Embora haja poucos detalhes sobre o mecanismo acionado no CAF, o ministro da Economia da Argentina, Sérgio Massa - e candidato governista à eleição presidencial -, sinalizou que o foco da iniciativa são alimentos - para não piorar a inflação que já passou de 100% ao ano - e autopeças, fundamentais para que seu país cumpra as entregas de veículos ao Brasil. Afinal, a linha da CAF envolve escassos US$ 600 milhões, enquanto as exportações brasileiras mensais alcançaram cerca de US$ 1,6 bilhão em julho.
— Ainda é um anúncio de um mecanismo de garantia das exportações brasileiras, então, ainda é um cenário um pouco indefinido. Precisaremos ver como vai funcionar na prática, pendendo ainda inclusive de uma confirmação do próprio CAF, que deve ocorrer em setembro. Para o Rio Grande do Sul, a Argentina é um parceiro comercial fundamental. Hoje já cerca de 900 empresas gaúchas vendendo para lá. Se a medida de fato conseguir normalizar um pouco o fluxo de comércio com os argentinos, será muito importante, pois hoje recebemos muitas reclamações de exportadores que têm dificuldades em receber — afirma Luciano D'Andrea, gerente de relações internacionais e comércio exterior da Fiergs.
Para a Associação Brasileira das Indústrias de Calçados (Abicalçados), a medida pode ser benéfica, dado o grande volume de exportações do Brasil à Argentina e os entraves recentes que se estabeleceram no comércio entre os países. Em nota à coluna, a entidade afirma que "a discussão acerca de mecanismos de financiamento ao comércio bilateral entre os dois países é extremamente benéfica e válida, na medida em que a escassez de divisas do país vizinho tem resultado em uma série de entraves ao comércio, como as restrições de acesso ao mercado único de câmbio, com prazos de 180 dias para recebimento das exportações ao país".
Para o segmento, é ainda mais estratégico, porque cerca de 20% do consumo de calçados na Argentina vem de importações, e o Brasil é o principal exportador de sapatos para o país. Mas a Abicalçados destaca que os US$ 600 milhões mencionados podem não ser suficientes diante da exportação média de US$ 1,6 bilhão ao mês para a Argentina neste ano.
Como as autopeças seriam prioridade nessa operação, a Frasle, empresa do grupo Randoncorp, tem visão mais otimista:
— Nossa avaliação sobre a medida é positiva.

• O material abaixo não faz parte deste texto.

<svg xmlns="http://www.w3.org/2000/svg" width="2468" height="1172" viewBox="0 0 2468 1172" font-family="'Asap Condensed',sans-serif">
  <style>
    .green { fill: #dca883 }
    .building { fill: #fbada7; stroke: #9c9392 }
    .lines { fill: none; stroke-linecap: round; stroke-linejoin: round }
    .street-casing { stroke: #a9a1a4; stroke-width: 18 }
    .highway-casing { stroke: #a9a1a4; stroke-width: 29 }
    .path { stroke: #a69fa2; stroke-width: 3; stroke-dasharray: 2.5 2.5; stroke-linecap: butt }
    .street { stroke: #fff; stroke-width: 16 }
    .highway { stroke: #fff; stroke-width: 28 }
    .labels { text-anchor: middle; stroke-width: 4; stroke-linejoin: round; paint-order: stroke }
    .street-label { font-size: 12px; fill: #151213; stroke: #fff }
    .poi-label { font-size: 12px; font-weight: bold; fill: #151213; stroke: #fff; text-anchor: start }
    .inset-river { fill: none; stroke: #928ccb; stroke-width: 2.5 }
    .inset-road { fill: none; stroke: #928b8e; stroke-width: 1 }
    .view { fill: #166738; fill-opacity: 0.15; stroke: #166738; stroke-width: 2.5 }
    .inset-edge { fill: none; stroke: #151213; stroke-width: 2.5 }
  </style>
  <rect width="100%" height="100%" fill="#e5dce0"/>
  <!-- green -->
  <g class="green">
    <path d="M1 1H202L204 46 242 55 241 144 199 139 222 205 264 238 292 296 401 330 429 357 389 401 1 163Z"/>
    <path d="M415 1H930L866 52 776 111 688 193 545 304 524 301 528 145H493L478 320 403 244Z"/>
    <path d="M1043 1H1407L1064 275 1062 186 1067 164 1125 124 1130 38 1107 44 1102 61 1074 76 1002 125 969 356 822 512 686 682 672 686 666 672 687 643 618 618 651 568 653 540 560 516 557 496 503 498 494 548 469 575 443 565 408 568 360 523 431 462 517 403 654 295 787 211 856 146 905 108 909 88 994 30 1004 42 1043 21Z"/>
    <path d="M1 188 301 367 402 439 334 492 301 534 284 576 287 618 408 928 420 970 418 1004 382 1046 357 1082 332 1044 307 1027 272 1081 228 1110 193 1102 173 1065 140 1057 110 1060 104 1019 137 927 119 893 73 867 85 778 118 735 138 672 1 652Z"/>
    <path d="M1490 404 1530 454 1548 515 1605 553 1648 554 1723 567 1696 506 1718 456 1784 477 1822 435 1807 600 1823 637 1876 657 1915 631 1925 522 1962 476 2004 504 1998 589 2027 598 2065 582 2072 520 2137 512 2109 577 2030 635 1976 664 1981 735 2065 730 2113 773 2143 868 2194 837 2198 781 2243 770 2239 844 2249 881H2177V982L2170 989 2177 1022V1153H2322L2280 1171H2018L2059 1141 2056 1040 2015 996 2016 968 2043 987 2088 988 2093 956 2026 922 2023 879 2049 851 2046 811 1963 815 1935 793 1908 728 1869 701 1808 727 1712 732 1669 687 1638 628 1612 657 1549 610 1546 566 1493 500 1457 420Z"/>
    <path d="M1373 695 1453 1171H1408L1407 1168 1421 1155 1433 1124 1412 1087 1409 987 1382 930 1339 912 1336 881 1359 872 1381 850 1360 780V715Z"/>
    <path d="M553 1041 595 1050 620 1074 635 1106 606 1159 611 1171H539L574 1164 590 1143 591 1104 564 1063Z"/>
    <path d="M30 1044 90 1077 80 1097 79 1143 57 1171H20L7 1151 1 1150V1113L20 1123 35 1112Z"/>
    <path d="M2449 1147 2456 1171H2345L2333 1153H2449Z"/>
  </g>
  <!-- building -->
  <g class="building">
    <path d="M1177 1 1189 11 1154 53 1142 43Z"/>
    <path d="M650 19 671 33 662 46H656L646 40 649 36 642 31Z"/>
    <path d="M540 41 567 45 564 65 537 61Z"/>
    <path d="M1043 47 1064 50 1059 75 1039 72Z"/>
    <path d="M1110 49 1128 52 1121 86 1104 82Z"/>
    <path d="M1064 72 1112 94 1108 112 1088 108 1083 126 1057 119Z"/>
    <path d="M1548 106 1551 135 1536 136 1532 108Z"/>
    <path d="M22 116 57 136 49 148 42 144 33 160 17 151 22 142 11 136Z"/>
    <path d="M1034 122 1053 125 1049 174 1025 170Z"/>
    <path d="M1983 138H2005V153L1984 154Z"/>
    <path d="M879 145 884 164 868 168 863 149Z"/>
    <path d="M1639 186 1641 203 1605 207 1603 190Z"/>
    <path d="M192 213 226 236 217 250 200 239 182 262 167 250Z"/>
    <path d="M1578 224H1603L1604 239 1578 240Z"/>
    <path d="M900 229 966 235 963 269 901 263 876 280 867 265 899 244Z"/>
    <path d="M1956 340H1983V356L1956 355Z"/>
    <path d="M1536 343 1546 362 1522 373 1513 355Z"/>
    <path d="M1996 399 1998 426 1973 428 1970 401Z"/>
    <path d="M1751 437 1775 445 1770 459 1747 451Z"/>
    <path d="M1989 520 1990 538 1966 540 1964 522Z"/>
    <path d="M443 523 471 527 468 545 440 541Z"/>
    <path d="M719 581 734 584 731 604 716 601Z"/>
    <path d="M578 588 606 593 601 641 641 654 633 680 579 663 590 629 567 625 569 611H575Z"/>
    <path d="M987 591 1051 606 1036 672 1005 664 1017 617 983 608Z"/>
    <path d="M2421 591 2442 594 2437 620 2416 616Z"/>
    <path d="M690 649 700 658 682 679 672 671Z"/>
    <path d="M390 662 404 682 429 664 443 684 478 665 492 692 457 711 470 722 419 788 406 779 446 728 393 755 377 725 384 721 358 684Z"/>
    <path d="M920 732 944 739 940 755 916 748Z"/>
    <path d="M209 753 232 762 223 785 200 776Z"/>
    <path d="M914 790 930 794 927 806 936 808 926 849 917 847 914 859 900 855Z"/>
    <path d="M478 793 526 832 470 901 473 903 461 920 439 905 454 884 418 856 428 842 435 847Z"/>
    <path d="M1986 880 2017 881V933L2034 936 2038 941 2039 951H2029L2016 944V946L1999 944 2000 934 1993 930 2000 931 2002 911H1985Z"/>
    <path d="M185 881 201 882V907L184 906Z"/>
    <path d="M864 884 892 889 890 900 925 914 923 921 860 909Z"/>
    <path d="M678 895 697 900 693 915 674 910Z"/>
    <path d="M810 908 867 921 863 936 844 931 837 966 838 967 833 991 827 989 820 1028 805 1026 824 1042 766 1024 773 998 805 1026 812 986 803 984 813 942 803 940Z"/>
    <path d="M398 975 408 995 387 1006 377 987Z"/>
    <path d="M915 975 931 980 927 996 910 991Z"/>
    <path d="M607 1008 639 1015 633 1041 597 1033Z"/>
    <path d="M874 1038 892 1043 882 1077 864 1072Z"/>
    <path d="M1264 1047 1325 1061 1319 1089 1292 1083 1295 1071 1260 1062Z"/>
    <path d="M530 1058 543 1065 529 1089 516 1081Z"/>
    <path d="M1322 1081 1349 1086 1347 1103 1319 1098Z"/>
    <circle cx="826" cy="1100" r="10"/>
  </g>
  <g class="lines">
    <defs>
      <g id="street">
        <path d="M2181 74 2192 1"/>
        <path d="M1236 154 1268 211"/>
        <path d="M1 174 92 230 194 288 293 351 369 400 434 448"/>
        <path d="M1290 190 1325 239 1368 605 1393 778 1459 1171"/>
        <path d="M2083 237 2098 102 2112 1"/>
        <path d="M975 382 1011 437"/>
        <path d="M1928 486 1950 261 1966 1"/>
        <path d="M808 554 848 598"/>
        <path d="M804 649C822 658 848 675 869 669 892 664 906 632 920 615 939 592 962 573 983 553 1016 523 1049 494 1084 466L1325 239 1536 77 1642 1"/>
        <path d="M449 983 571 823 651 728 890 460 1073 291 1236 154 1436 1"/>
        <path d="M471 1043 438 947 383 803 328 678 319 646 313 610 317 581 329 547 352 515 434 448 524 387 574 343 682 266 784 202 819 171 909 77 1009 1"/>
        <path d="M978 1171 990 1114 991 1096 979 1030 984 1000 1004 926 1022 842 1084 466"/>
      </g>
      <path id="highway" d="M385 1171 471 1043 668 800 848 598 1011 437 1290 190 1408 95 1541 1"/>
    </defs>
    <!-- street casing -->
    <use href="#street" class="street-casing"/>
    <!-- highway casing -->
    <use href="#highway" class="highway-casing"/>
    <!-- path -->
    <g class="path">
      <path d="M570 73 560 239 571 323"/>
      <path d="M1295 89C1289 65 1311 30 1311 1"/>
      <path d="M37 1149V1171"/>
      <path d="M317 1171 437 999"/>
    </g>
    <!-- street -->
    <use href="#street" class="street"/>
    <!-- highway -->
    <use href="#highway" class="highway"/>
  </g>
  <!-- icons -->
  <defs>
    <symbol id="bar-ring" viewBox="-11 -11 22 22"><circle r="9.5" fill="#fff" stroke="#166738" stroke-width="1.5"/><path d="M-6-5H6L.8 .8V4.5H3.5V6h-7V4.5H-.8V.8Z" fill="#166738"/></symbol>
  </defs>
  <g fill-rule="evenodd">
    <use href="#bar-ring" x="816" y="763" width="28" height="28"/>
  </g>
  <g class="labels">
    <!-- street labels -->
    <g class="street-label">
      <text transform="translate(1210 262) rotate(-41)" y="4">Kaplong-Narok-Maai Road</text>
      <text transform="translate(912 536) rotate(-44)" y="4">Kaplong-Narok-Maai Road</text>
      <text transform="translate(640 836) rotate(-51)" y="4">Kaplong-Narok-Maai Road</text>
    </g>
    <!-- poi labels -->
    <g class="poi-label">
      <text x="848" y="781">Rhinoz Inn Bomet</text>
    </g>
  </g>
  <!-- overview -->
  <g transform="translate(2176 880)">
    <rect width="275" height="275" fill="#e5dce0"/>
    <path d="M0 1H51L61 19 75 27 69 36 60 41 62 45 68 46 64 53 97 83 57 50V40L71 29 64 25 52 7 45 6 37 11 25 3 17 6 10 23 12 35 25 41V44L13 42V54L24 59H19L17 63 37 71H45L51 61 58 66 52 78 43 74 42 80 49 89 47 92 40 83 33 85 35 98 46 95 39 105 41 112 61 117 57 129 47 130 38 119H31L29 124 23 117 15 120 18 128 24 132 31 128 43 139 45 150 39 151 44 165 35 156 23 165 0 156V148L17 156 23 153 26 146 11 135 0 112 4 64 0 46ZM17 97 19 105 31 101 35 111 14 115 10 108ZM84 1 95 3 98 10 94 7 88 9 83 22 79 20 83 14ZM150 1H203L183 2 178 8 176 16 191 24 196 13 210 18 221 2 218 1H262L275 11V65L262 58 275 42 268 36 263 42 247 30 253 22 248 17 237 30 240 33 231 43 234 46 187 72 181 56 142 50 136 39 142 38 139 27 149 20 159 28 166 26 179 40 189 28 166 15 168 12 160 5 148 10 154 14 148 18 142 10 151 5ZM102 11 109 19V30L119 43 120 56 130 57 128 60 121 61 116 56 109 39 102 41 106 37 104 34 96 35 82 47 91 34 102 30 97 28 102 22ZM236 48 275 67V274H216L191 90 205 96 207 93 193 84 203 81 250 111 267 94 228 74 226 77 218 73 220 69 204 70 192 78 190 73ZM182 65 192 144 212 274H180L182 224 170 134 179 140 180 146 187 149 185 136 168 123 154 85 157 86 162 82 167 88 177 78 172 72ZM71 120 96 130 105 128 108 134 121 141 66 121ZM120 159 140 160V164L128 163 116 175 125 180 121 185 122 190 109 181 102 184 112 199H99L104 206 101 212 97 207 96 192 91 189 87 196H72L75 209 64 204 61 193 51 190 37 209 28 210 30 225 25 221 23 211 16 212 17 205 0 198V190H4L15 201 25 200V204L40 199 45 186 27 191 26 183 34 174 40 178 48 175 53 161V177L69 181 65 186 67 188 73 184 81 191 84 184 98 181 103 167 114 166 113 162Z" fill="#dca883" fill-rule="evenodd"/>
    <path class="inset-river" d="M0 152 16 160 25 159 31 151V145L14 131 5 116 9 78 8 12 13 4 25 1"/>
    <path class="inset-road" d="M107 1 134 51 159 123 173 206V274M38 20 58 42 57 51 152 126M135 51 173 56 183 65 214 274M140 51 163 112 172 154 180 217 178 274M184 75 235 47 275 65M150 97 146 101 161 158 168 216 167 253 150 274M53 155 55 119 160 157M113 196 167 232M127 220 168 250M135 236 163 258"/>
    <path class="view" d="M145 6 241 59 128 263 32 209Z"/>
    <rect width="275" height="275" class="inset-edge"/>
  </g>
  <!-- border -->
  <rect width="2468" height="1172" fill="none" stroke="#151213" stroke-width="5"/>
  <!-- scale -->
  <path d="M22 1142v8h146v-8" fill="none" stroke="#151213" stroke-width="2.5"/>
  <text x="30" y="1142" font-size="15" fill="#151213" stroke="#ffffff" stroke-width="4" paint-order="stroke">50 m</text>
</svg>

A Argentina é um dos principais parceiros comerciais do Brasil, que sempre buscou estratégias para manter investimentos de suporte ao mercado do país vizinho. Temos negócios de longo prazo com clientes na Argentina, e operações no país desde a década de 1990. Aumentamos nossa participação com a aquisição da Armetal Autopartes, em 2017, e percebemos a dificuldade em manter o fluxo de negócios com a restrição de licenças de exportação e oscilações da moeda e crédito. Entendemos os desafios da economia argentina neste momento e somos parceiros em aplicar alternativas que privilegiem a manutenção das relações econômicas entre os dois países. A garantia via CAF pode ser uma alternativa concreta para isso — afirma o diretor de relações com investidores da Frasle Mobility, Hemerson de Souza.